## Excerpted records
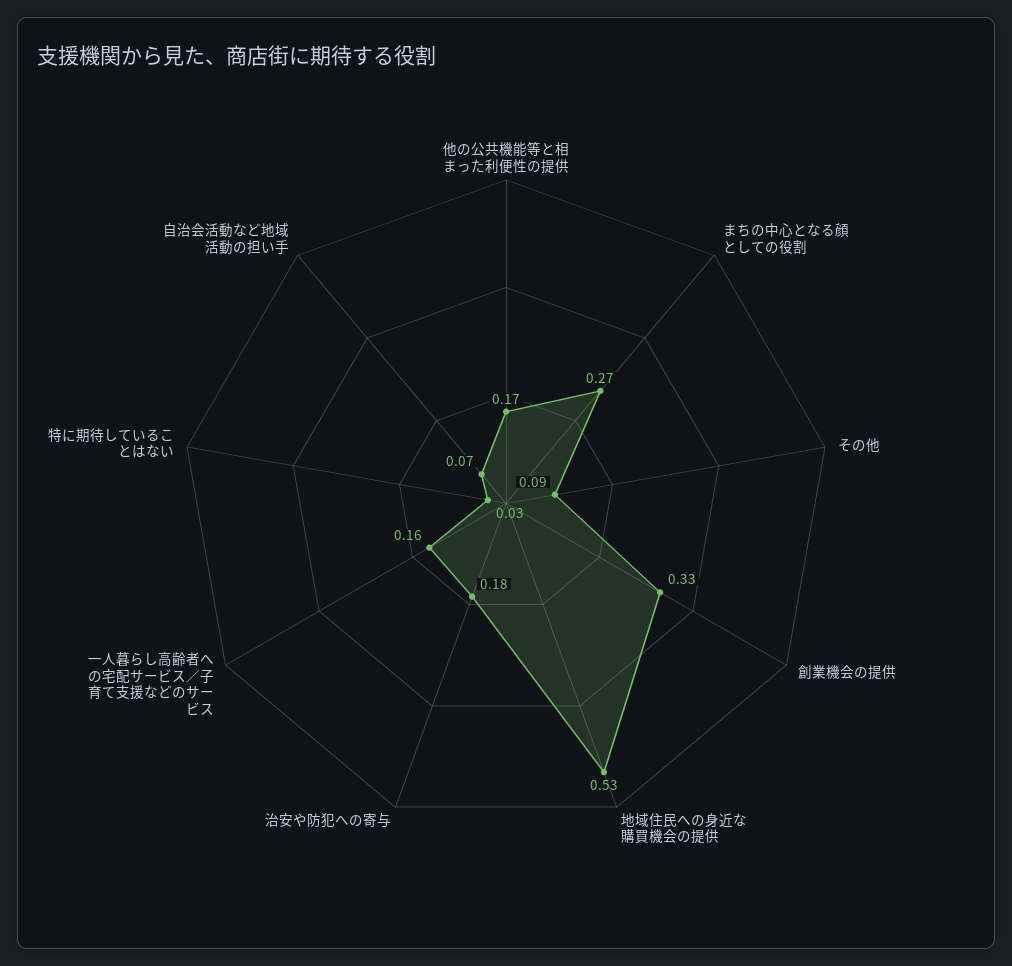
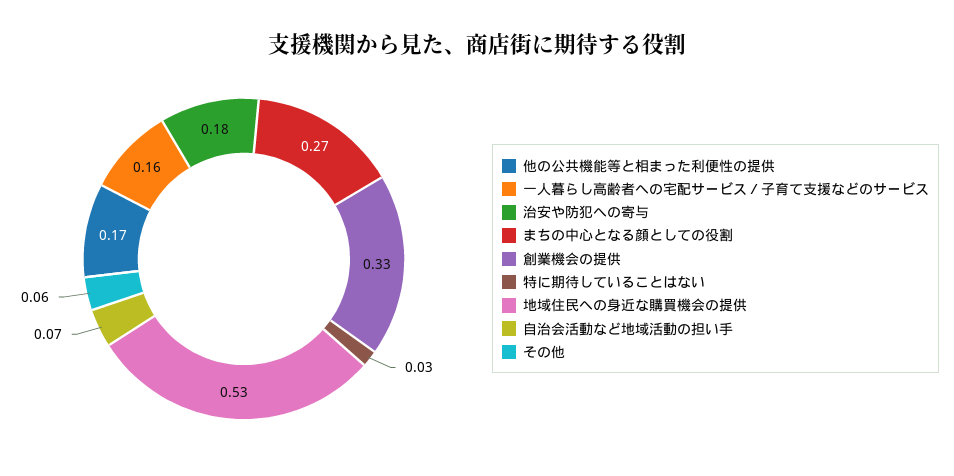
  {
    "他の公共機能等と相まった利便性の提供": 0.17,
    "まちの中心となる顔としての役割": 0.27,
-   "その他": 0.09,
+   "その他": 0.06,
    "創業機会の提供": 0.33,
    "地域住民への身近な購買機会の提供": 0.53,
    "治安や防犯への寄与": 0.18,
    "一人暮らし高齢者への宅配サービス／子育て支援などのサービス": 0.16,
    "特に期待していることはない": 0.03,
    "自治会活動など地域活動の担い手": 0.07
  }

## Exercise description
Exactly as written, copy the entries above without their pictures.

## Exercise result
  {
    "他の公共機能等と相まった利便性の提供": 0.17,
    "まちの中心となる顔としての役割": 0.27,
-   "その他": 0.09,
+   "その他": 0.06,
    "創業機会の提供": 0.33,
    "地域住民への身近な購買機会の提供": 0.53,
    "治安や防犯への寄与": 0.18,
    "一人暮らし高齢者への宅配サービス／子育て支援などのサービス": 0.16,
    "特に期待していることはない": 0.03,
    "自治会活動など地域活動の担い手": 0.07
  }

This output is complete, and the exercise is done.